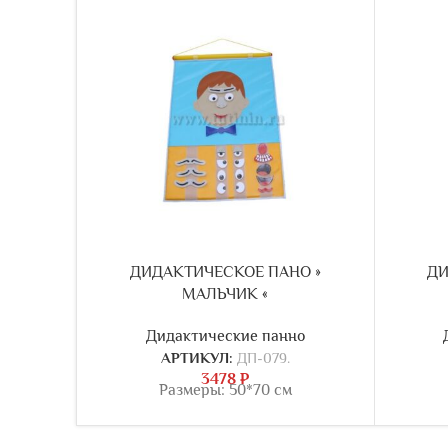
ДИДАКТИЧЕСКОЕ ПАНО »
ДИ
МАЛЬЧИК «
Дидактические панно
АРТИКУЛ:
ДП-079.
3478
₽
Размеры: 50*70 см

● ● ● ●

Print every text line from the rows above word for word, keeping the same order and line breaks, and leave out the pictures.

_Task answer_.
ДИДАКТИЧЕСКОЕ ПАНО »
ДИ
МАЛЬЧИК «
Дидактические панно
АРТИКУЛ:
ДП-079.
3478
₽
Размеры: 50*70 см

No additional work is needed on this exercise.